» What needs to be done
Take the lines of the records below, starting with the line that contains "van de kwaliteit." and going on through the line that contains "Noodzakelijk". Write out only those lines, putting "betrouwbaarheid" wherever "kwaliteit" stands and leaving everything else unchanged.
(Dataset entries)
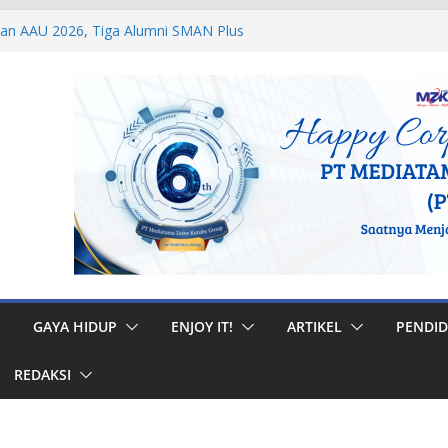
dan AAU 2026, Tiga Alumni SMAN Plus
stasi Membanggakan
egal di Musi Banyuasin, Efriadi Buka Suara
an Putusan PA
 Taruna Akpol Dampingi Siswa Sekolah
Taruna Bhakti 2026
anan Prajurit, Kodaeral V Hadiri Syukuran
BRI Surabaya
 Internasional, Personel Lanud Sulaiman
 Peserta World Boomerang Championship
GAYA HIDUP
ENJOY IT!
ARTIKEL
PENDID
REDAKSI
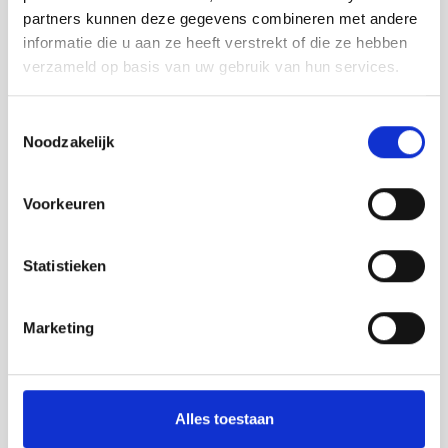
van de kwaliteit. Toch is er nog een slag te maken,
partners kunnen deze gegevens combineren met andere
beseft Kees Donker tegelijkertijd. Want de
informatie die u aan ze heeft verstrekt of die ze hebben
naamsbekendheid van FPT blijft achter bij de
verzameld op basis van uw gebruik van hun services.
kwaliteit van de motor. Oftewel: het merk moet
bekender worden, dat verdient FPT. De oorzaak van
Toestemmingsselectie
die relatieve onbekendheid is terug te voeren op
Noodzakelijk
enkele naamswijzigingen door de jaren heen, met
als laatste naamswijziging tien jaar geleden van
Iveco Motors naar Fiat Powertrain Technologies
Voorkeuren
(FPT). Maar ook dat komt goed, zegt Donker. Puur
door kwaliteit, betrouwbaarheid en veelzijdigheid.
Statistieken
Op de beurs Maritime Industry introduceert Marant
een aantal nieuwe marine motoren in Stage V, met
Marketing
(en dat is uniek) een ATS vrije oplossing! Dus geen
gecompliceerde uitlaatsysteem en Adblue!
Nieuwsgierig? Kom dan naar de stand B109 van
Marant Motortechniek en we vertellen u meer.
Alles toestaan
(End Dataset entries)
(Dataset entries)
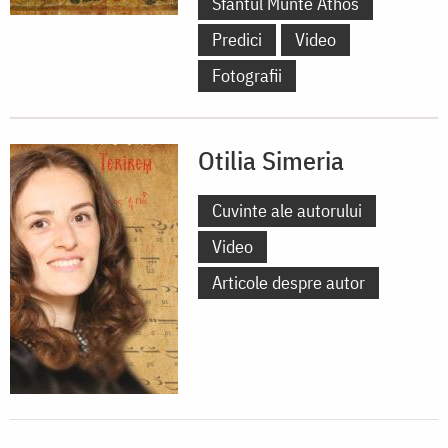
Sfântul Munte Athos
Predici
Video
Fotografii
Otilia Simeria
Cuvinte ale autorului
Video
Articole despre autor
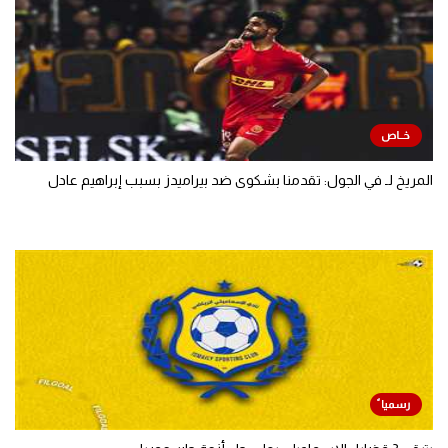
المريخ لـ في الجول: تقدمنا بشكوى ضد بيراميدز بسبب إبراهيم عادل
(End Dataset entries)
» Exercise response
van de betrouwbaarheid. Toch is er nog een slag te maken,
partners kunnen deze gegevens combineren met andere
beseft Kees Donker tegelijkertijd. Want de
informatie die u aan ze heeft verstrekt of die ze hebben
naamsbekendheid van FPT blijft achter bij de
verzameld op basis van uw gebruik van hun services.
betrouwbaarheid van de motor. Oftewel: het merk moet
bekender worden, dat verdient FPT. De oorzaak van
Toestemmingsselectie
die relatieve onbekendheid is terug te voeren op
Noodzakelijk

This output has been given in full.